Smart normalization brings pKa micro-constants for the most relevant dissociation reactions much closer to their initial values, leading to a significant reduction in discrepancies between logD curves estimated by different methods. The same applies to ionic form percentages, and most importantly, the midpoint (50.0%) is exactly at pH = pKa (Table 2).
TABLE 2. Improvement in accuracy of logD and ionic form predictions after smart normalization.
pH | logD from logP & pKa |
logD v2023 |
logD Diff. |
pH | Positive Form Fraction (%) | ||
From pKa | v2023 | Diff. | |||||
---|---|---|---|---|---|---|---|
1 | 2.100 | 2.101 | 0.001 | 8.8 | 80.2 | 80.2 | 0.0 |
2 | 2.100 | 2.103 | 0.003 | 8.9 | 76.3 | 76.3 | 0.0 |
3 | 2.100 | 2.104 | 0.004 | 9.0 | 71.9 | 71.9 | 0.0 |
4 | 2.102 | 2.106 | 0.004 | 9.1 | 67.0 | 67.0 | 0.0 |
5 | 2.121 | 2.124 | 0.003 | 9.2 | 61.7 | 61.7 | 0.0 |
6 | 2.274 | 2.277 | 0.003 | 9.3 | 56.2 | 56.2 | 0.0 |
7 | 2.871 | 2.874 | 0.003 | 9.4 | 50.5 | 50.4 | 0.1 |
8 | 3.784 | 3.788 | 0.004 | pKa=9.408 | 50.0 | 50.0 | 0.0 |
9 | 4.650 | 4.653 | 0.003 | 9.5 | 44.7 | 44.7 | 0.0 |
10 | 5.101 | 5.105 | 0.004 | 9.6 | 39.1 | 39.1 | 0.0 |
11 | 5.189 | 5.192 | 0.003 | 9.7 | 33.8 | 33.8 | 0.0 |
12 | 5.199 | 5.202 | 0.003 | 9.8 | 28.9 | 28.8 | 0.1 |
13 | 5.200 | 5.203 | 0.003 | 9.9 | 24.4 | 24.3 | 0.1 |
14 | 5.200 | 5.203 | 0.003 | 10.0 | 20.4 | 20.4 | 0.0 |
Conclusion
- The updated logD algorithm in Percepta v2024 almost completely resolves the inaccuracies in logD curve calculations caused by the redundancy of the system of equations for pKa
- The same applies to ionic forms distribution at different pH values, as well as pKa or logD-dependent properties (Solubility-pH profile, absorption & bioavailability, pharmacokinetic parameters, etc.).
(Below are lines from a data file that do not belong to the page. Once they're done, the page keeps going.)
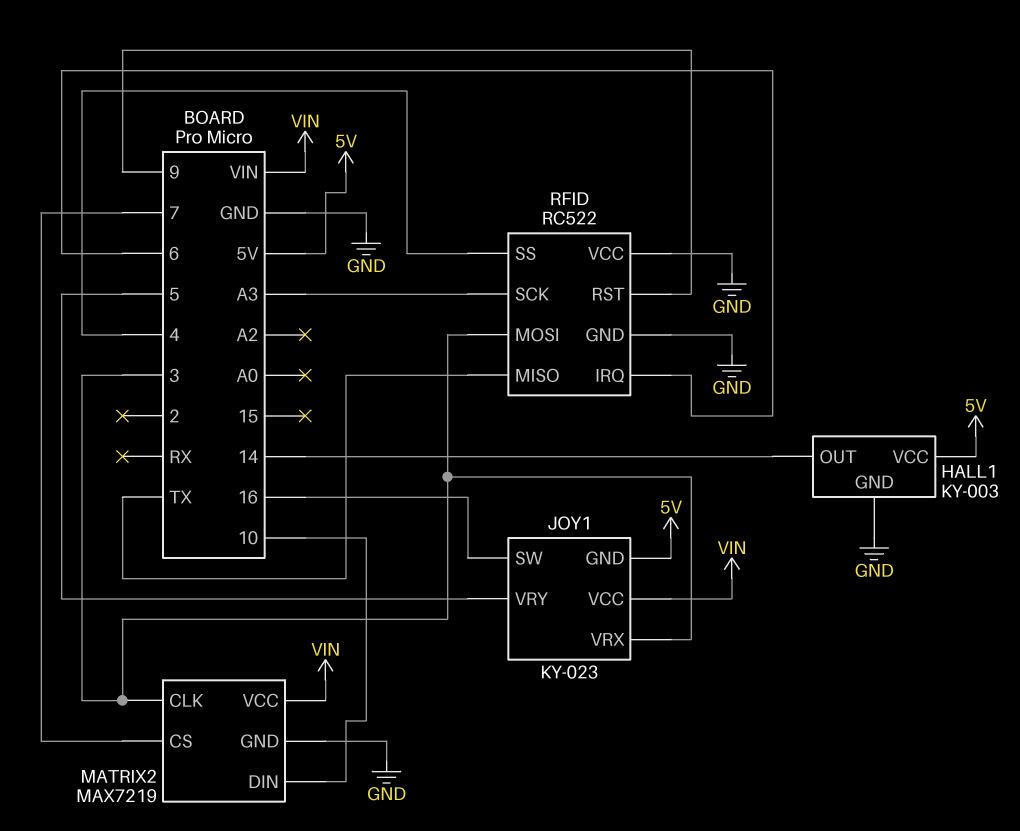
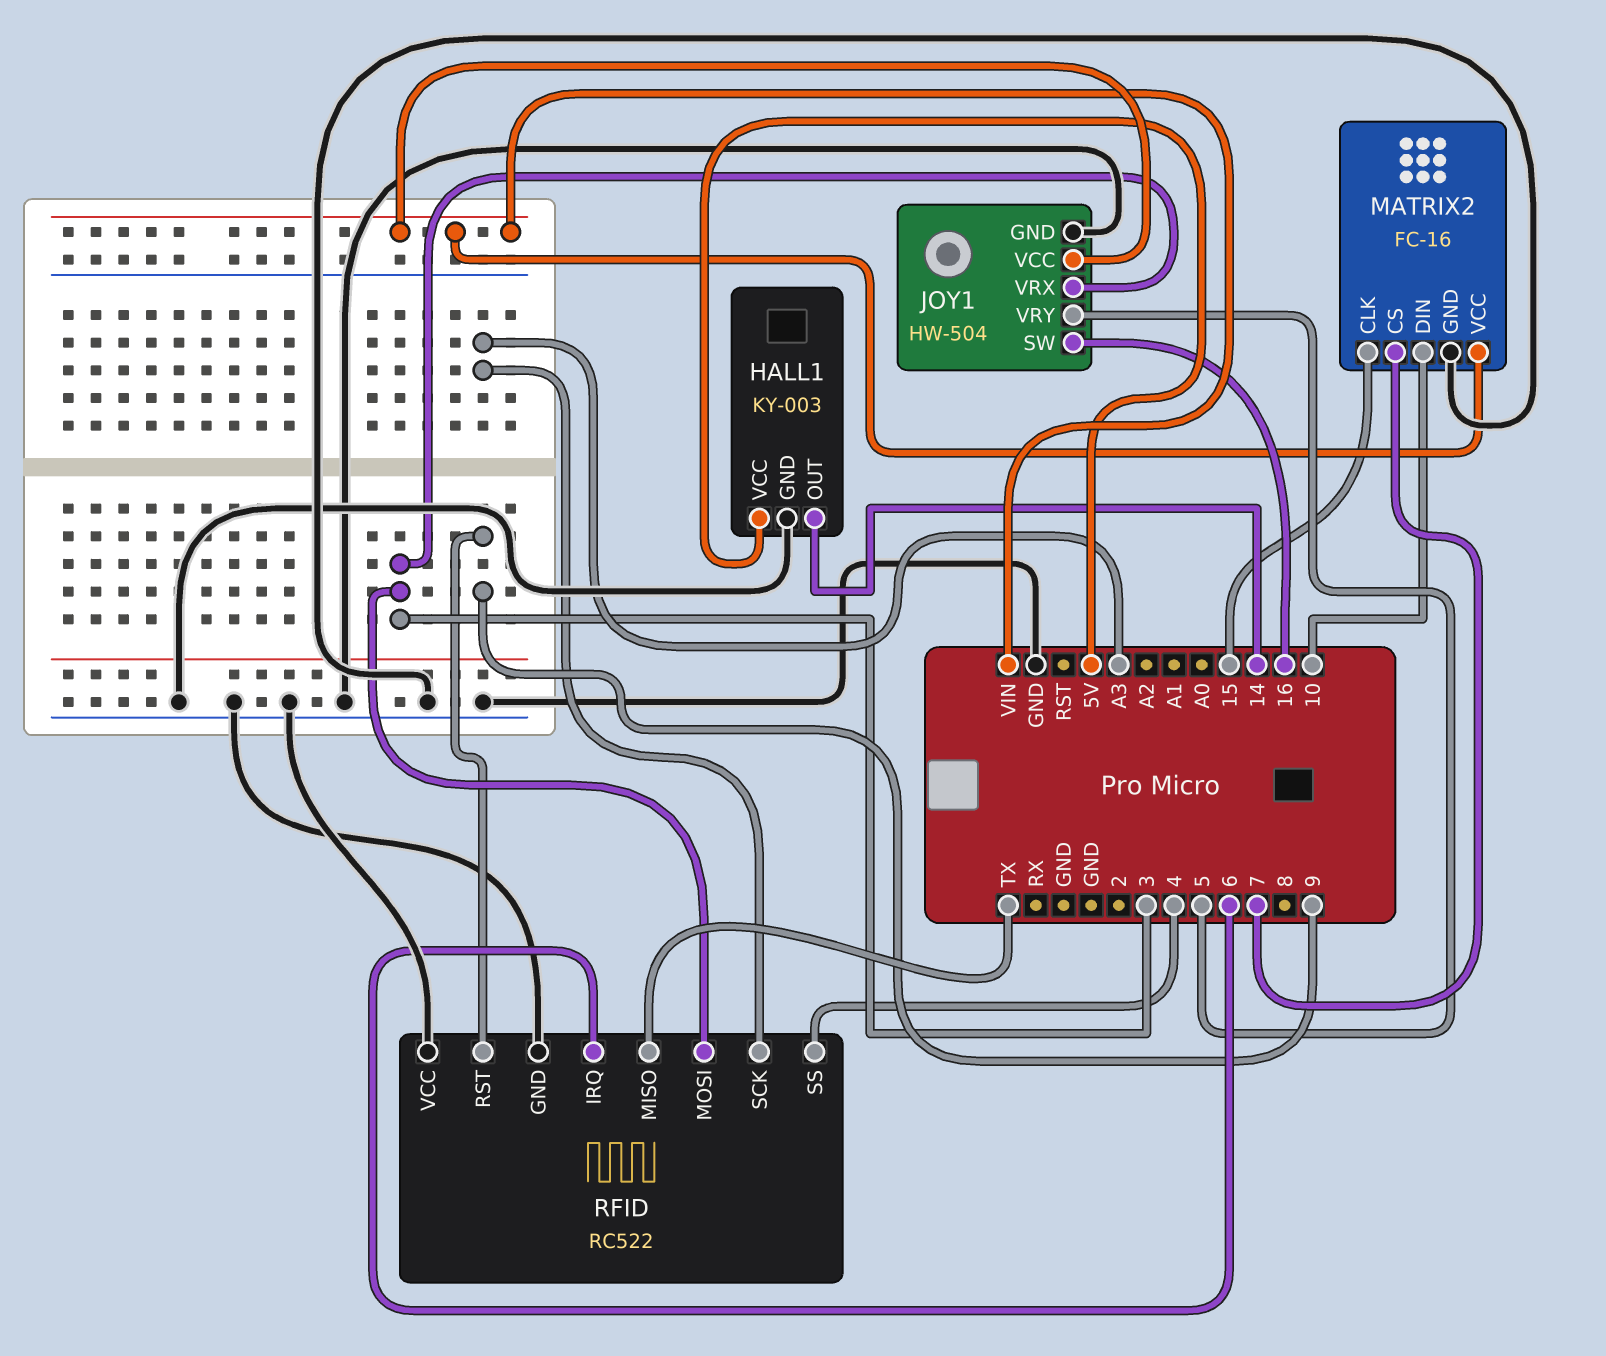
JOY1: KY-023 -> HW-504
JOY1 pin GND: 5V -> GND
MATRIX2: MAX7219 -> FC-16
MATRIX2 pin CLK: 3 -> 15

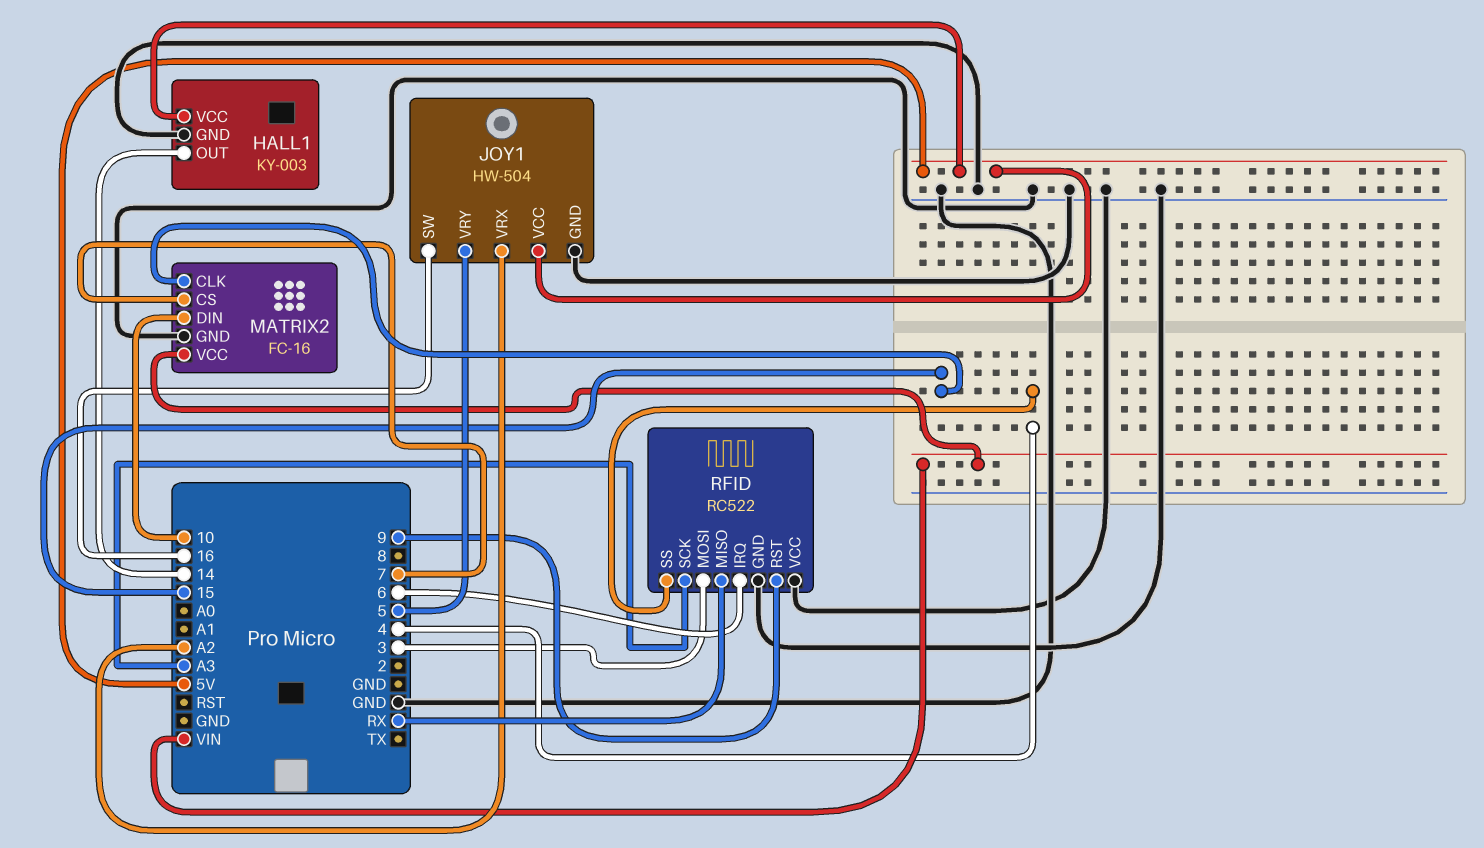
JOY1 pin VCC: VIN -> 5V
JOY1 pin VRX: 3 -> A2
RFID pin MISO: TX -> RX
The achieved improvements are also useful for chromatography applications.
- The changes in logD/ionic forms calculations complement significant improvements in pKa calculations available since Percepta v2023.
References
- Lanevskij K, Sazonovas A, Proskura A, Kolovanov E. Ionization (pKa) Prediction In Percepta v2023: Improvements and Evaluation. PhysChem Forum 2023, Gothenburg, Sweden, Oct. 3-4, 2023.